No Latin American country has managed to vaccinate as many people as Chile. Far behind Brazil with 4% of the population and Argentina with about 3%.

For now, Chinese doses have become the mainstay of the Chilean vaccination program.

The country received just over 21,000 doses of Pfizer in December, less than promised, and began vaccinating health workers. But in January, he received the first four million vaccinations from Sinovac and then accelerated.

The mass vaccination began on Feb. 3, and since then Chile has vaccinated more than 100,000 people almost daily, although this week it hit the record of 415,000 people immunized in one day.

Chili

On Wednesday, the country also hit the global daily record of 1.3 vaccines per 100 inhabitants, followed by Israel at 1.04 doses, according to data from Our World in Data, a platform developed in collaboration with researchers at the University of Oxfors. and the non-profit organization “Global Change Data Lab”.

Chile has recorded more than 885,000 confirmed cases since the start of the pandemic and more than 21,500 deaths.

“Chile’s primary health care system is the most important in Latin America,” and during the vaccination process, “it has proven its absolute strength,” said Dr. Mercedes López Nitsche, Director of the Faculty’s Immunology Program, at AP. Medicine from the University of Chile and from the Millennium Nucleus of Immunology and Immunotherapy National Program.

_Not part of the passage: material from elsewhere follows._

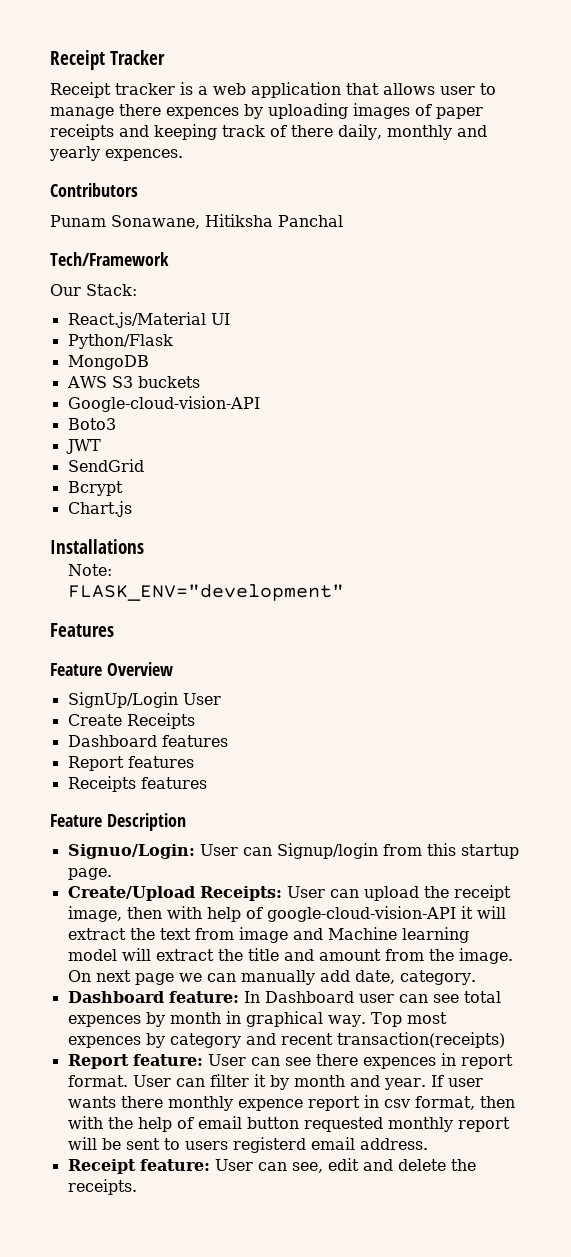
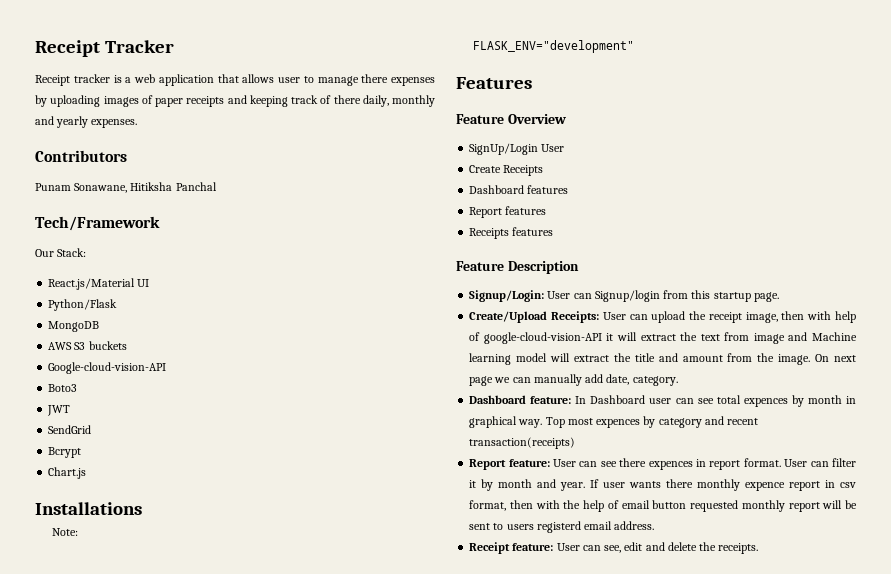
[166,107,239,119] expences -> [391,77,435,86] expenses
[105,149,183,161] expences. -> [91,119,138,128] expenses.
[67,844,195,859] Signuo/Login: -> [469,290,545,302] Signup/Login:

This is not the first time that Chile has shown the strength of its vaccination system: between March and April 2020, when the virus spread around the world, the country vaccinated eight million people against the flu.

The Deputy Director of the Pan American Health Organization, Jarbas Barbosa, attributed Chile’s success to the fact that “it is a high-income country” as it “had good planning and used the resources wisely to negotiate bilateral agreements. closing with a number of producers “.

Mario Patiño, a 75-year-old travel agent, was one of those who received the first dose of Sinovac in February in Lo Padro, a poor community on the outskirts of Santiago.

“Everything was perfect, everything was fast, excellent care, well organized,” said the man who was due to receive his second dose this weekend. For him, he added, receiving the vaccine means ‘being calmer’.